* [EXERCISE AIM]: Wherever the line with "succulent planter: present" sits in the listing below, transcribe from it up to and including the line with "picture frame: none", exactly, and leave the remaining lines out.

* [STORED DATA]:
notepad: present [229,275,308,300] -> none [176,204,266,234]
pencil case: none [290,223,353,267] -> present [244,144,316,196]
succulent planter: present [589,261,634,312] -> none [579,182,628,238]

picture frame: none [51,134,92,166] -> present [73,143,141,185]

...

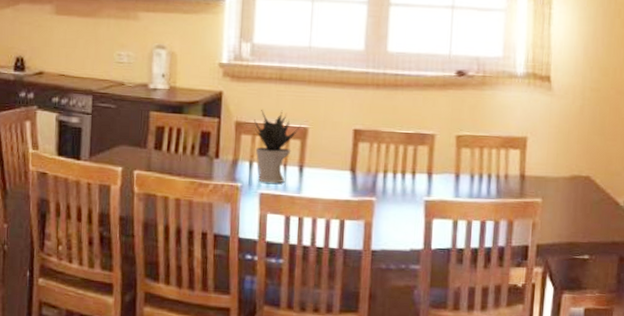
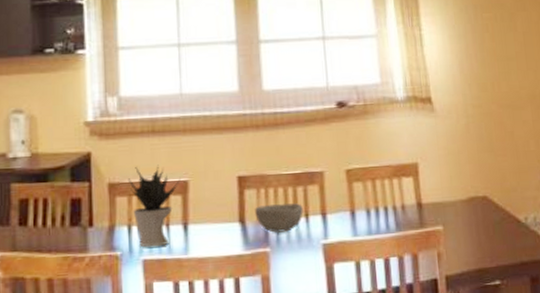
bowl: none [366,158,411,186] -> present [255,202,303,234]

* [EXERCISE OUTPUT]:
succulent planter: present [589,261,634,312] -> none [579,182,628,238]

picture frame: none [51,134,92,166] -> present [73,143,141,185]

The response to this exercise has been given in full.